Goiaba Azul

A Goiaba pode ser azul! E também pode nem ser ela mesma…

Num voo da Cia Azul peço, como sempre, um pacote de “Goiabinha” (biscoito de massa assada envolvendo um pedaço de goiabada). Na embalagem, logo abaixo do nome em grandes letras, outras, menores, estampam o sedutor slogan: “A Goiaba em todo o seu esplendor”. Não muito longe dali, bem do outro lado do pacotinho, abaixo do obrigatório quadro nutricional, uma ressalva em letras minúsculas seguindo um pequeno e deslocado asteriscozinho: 

“Esse produto não contem goiaba”.

Vivemos na era da “dessubstancialização” da substância básica das coisas, da “desessencialização” da essência essencial que constitui um ser: café sem cafeína, leite sem gordura, cerveja sem álcool, guerra sem baixas, riqueza nas dívidas e, a 10 mil metros de altura, a goiaba sem goiaba. Nada de novo, só mais do mesmo. Nesse caso, menos…

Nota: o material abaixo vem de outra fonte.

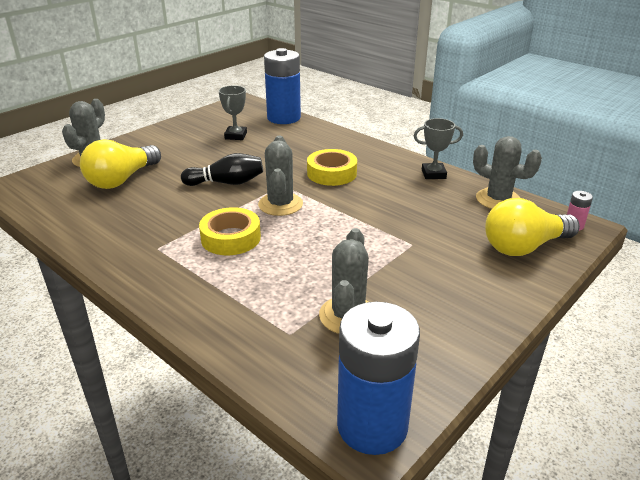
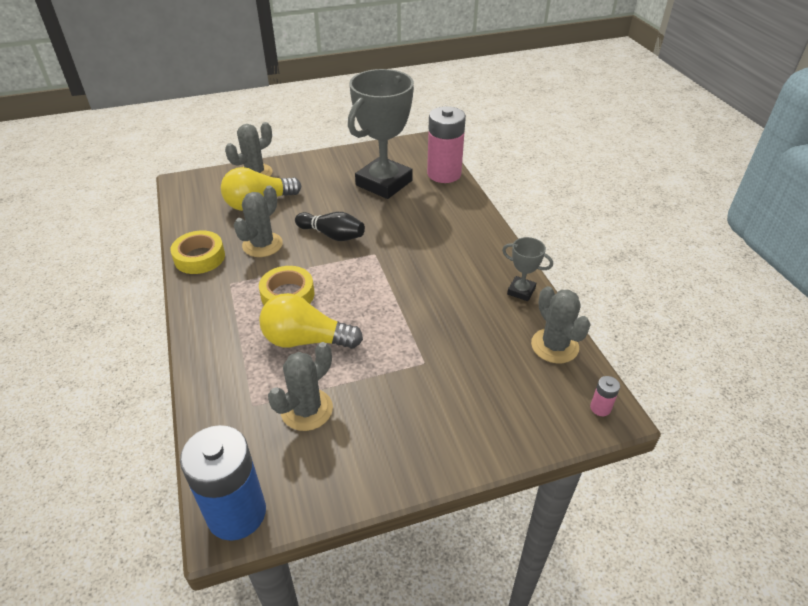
camera: 30 degrees right, 10 degrees up
grey trophy [219,86,247,140] -> grey trophy [348,69,414,199], size x2.27
grey cactus [258,136,303,216] -> grey cactus moved to [234,186,283,257]
blue battery [264,48,301,124] -> pink battery [427,106,466,183]
yellow tape [307,149,357,186] -> yellow tape moved to [170,230,225,274]
yellow light bulb [485,198,580,256] -> yellow light bulb moved to [259,293,363,349]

É incrível como algo que não é a goiaba em si pode ser tão ou mais suficiente que a fruta verdadeira. A Goiaba Azul é sempre deliciosa, com a mesma consistência e constante tonalidade, e será exatamente assim, para sempre! Qualquer traço de sazonalidade é excluído da goiaba quando se exclui a goiaba dela mesma. 

Os gregos bem sabiam que as coisas são o que elas não são para nós. Destrua todas as cadeiras do mundo e ainda assim a “coisa” cadeira existirá mais perfeita do que nunca. Toda e qualquer cadeira material só faz atrapalhar e desdizer a cadeira em seu devir esplendoroso. Assim é a Goiaba! Qualquer goiaba natural sempre será um tanto menos goiaba do que desejamos – um tanto ácida, um tanto machucada, um tanto bichada, ad infinitum. 

Impossível é encontrar algum defeito na CH³COOCH²CH³! Isso é o que queremos quando queremos a goiaba! A fruta verdadeira, que envolve e carrega essa precisa e preciosa fórmula, é o que nos atrapalha e distancia daquilo que a goiaba pode ser em seu esplendor!

Portanto, a Cia Azul, ao afirmar, na antiecológica embalagem hiper-publicitarizada, que o “esplendor” da “goiaba” está na sua ausência, devolve uma verdade platônica fundamental soterrada pela materialidade contingente do nosso mundo.